Posted notices offered bounties of twenty dollars in gold or silver for the capture of deserters. This was very tempting, not conducive to trust among neighbors. In one incident, a man from Lacolle seized a deserter and was bringing him to authorities to collect his reward. The prisoner who rode the horse behind him was able to free his hands and using a knife, he plunged it into the bowels of his captor before escaping over the line.

The enemy was expected to be guilty of heinous destruction of property and life but the relationship between “friendly military” and civilians on both sides of the border was also cause for outrage. Chickens, pigs, cows, were eaten; oxen and horses used as beasts of burden; and grain and fodder fed military horses. It was widely suspected that officers waylaid funds intended to repay the farmers. It served as good lining for their own deep pockets. This did not foster a sense of patriotic loyalty.

Regardless of the unpopularity of the war, one aspect was very popular: collusion with the enemy. Ten-gallon kegs of whiskey were smuggled south and American beef was smuggled north. The combatants were happy: the Americans had whisky and cash, the Canadian bootleggers had money and the British army was fed. From Montreal fortunes were made by selling ship timber to England in support of British fleets in Europe, but Parliament neglected to protect this resource, and from the American perspective, Montreal became a big prize. Gaining control of British North America, according to American President Madison was merely a “matter of marching.” Major General Henry Dearborn had set plans to conquer Montreal, but called it off, partly because the militias refused to cross the line at the Canadian frontier and shoot at people they knew. Later, he recruited men from farther south who did not have similar scruples.

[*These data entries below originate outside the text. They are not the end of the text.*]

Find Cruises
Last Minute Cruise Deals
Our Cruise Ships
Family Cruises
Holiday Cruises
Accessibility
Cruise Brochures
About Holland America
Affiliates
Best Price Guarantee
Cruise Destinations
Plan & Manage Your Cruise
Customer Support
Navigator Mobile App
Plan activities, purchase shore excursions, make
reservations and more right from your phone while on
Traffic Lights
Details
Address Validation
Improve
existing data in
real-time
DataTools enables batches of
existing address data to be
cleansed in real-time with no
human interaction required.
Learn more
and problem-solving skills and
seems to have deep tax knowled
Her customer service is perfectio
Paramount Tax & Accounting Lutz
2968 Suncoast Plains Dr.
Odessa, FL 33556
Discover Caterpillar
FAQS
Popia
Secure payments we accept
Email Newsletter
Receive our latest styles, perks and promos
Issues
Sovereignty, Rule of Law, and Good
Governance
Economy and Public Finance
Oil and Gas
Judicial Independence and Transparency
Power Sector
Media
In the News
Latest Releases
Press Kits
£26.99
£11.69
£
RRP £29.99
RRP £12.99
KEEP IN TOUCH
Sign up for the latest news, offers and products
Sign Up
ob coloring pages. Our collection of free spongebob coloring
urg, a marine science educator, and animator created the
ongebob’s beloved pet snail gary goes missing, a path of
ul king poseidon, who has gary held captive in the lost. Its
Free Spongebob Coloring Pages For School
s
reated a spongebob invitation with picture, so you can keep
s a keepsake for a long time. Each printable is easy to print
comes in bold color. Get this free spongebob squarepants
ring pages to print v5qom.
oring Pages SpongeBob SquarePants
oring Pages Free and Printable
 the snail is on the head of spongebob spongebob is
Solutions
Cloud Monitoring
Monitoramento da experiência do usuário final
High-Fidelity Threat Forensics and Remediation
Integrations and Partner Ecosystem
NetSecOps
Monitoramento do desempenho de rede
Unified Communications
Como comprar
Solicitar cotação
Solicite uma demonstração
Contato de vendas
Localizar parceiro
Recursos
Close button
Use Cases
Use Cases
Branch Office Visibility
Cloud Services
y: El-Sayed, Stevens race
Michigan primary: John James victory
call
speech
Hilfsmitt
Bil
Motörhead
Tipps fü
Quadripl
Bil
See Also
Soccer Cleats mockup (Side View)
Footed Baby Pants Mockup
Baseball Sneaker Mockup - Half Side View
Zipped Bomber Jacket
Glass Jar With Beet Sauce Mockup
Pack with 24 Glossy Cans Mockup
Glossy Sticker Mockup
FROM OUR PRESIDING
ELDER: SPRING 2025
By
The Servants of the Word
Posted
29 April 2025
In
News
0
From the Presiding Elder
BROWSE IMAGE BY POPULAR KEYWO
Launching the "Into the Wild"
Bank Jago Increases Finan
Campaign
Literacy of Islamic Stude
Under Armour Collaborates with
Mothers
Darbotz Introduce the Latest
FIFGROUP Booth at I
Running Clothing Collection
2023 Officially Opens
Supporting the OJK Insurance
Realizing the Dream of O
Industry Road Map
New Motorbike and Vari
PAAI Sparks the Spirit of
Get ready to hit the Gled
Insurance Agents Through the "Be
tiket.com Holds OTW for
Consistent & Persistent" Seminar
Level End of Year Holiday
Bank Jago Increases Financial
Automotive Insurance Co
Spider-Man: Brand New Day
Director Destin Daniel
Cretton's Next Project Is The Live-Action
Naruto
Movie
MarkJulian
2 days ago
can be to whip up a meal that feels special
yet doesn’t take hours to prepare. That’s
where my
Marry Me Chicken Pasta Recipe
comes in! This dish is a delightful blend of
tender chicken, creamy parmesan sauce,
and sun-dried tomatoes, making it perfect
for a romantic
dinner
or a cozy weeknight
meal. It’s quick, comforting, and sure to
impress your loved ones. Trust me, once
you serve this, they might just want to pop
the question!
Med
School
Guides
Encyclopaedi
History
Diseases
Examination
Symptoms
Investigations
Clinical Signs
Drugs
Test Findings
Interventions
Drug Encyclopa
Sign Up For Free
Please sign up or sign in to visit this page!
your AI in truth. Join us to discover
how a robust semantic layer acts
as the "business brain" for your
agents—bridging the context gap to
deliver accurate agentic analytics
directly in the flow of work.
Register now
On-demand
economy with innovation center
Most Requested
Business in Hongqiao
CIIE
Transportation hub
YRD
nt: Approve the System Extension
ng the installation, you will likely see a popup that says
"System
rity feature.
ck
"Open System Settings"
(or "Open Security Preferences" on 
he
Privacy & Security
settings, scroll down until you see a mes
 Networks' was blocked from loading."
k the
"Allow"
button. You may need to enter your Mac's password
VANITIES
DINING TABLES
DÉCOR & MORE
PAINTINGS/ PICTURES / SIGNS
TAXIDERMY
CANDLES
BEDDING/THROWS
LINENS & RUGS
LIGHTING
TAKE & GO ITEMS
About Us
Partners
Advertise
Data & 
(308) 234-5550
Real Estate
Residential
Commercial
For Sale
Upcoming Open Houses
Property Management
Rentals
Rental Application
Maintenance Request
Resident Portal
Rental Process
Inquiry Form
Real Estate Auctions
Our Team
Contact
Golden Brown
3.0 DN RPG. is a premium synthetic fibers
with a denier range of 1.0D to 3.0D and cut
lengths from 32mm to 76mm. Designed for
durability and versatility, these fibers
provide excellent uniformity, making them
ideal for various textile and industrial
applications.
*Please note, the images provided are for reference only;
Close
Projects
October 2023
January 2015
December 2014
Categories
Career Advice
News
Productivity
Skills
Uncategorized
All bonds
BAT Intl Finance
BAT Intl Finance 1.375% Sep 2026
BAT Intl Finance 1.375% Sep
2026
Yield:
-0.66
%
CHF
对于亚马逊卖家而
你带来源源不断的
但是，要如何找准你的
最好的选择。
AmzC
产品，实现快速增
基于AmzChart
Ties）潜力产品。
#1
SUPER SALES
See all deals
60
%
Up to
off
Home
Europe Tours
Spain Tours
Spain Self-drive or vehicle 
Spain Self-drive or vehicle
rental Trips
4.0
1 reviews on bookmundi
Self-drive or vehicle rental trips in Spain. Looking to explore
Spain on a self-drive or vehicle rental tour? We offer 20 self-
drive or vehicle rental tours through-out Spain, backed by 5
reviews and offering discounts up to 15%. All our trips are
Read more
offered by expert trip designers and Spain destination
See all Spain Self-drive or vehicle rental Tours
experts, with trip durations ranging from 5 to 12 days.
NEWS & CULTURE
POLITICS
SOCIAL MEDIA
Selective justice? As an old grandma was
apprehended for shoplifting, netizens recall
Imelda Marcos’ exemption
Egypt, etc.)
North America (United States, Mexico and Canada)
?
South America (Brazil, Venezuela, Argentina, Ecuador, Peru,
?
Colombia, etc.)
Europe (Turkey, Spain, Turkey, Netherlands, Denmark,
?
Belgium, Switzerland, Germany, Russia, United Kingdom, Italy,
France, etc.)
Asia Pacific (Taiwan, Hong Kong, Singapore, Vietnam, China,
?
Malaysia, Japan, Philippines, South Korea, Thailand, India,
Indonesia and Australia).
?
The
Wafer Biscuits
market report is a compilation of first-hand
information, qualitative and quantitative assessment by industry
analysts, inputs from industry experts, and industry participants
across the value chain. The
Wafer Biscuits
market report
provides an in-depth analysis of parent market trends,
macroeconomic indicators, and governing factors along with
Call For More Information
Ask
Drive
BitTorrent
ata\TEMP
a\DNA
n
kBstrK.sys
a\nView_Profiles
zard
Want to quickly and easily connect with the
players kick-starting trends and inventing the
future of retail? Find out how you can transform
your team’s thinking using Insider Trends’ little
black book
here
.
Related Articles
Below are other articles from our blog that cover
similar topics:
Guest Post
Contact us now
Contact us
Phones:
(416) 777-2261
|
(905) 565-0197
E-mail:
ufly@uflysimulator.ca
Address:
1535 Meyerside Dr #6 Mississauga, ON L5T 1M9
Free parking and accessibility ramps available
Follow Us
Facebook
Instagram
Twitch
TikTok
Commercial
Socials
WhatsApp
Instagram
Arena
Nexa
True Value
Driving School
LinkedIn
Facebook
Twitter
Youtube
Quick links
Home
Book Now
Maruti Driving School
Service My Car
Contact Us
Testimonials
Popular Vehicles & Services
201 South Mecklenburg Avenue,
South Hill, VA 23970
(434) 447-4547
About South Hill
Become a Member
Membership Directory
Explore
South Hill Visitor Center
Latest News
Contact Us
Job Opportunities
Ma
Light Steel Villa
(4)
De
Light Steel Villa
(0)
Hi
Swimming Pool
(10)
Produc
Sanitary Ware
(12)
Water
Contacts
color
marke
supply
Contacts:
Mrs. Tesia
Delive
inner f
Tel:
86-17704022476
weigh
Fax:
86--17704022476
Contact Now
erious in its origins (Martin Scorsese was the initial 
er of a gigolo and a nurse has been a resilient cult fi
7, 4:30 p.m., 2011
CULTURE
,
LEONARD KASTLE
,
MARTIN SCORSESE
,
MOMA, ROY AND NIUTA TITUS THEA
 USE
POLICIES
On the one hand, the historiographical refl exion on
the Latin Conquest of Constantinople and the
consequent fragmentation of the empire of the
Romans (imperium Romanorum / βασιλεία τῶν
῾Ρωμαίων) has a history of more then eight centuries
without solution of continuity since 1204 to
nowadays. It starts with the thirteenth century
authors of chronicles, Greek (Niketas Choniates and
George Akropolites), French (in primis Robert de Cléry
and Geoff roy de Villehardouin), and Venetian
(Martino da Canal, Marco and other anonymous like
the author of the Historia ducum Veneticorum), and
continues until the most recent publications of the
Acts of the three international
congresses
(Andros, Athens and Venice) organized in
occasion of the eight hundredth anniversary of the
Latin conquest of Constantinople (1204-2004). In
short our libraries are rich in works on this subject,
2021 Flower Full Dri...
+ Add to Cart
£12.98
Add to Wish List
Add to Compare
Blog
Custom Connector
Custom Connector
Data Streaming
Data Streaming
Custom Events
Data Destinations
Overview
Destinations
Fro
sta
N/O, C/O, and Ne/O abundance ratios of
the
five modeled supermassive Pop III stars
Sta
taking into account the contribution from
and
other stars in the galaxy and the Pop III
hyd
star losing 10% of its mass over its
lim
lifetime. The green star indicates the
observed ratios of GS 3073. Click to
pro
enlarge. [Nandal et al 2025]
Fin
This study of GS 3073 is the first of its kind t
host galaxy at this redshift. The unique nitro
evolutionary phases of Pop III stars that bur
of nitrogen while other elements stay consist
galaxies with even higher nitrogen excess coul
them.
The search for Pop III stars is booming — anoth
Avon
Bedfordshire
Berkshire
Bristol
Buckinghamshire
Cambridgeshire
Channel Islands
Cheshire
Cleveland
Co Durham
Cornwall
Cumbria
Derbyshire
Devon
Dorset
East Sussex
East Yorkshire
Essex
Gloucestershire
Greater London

Settlers were used in a system of spies engaged by the British. In October of 1813, the Manning brothers Jacob and David were captives of American General Hampton. The Mannings, skilled backwoodsmen with a deep knowledge of the territory, supplied the British with reports of American troop movement. Hampton attempted to persuade David to take the general’s black charger, gallop to Montreal, and bring him back an estimate of British defenses there. David refused, despite an offer of a reward. The furious Hampton threatened them with military prison and put a guard on them in a filthy stable. The guard, an old friend and neighbour, allowed them to escape.

Amasa Wood was only nineteen when he and his father Solomon refused conscription and allegiance to the English King. The punishment was that their property in Hemmingford, owned since 1801, was confiscated, and the family was forced to leave. Solomon was not a man of cowardice, for he had been Captain in the American military during the American Revolution. After his land was confiscated, he and his wife and two children returned to a former home one-half mile north of West Chazy. Solomon’s son-in-law, William Lawrence had not moved to Hemmingford with the Wood family, but he shared an equal dislike for the war.

n September of 1814, before the Battle of Plattsburgh, British soldiers enjoyed an outdoor banquet at Chazy Landing and invited William Lawrence to make a toast. He chose the oft-quoted passage from Isiah 2:4: “And He shall judge among the nations, and shall rebuke many people; and they shall beat their swords into plowshares, and their spears into pruning hooks; nation shall not lift up sword against nation, neither shall they learn war anymore.”

After the battle of Plattsburgh, the British retreated north, taking with them two of Lawrence’s oxen. He sent his son, Putnam, only 13, to follow the British across the border and not come back without the beasts. Putman returned with both animals and was quite a hero for capturing them from the British, although he probably found them grazing where they had been left.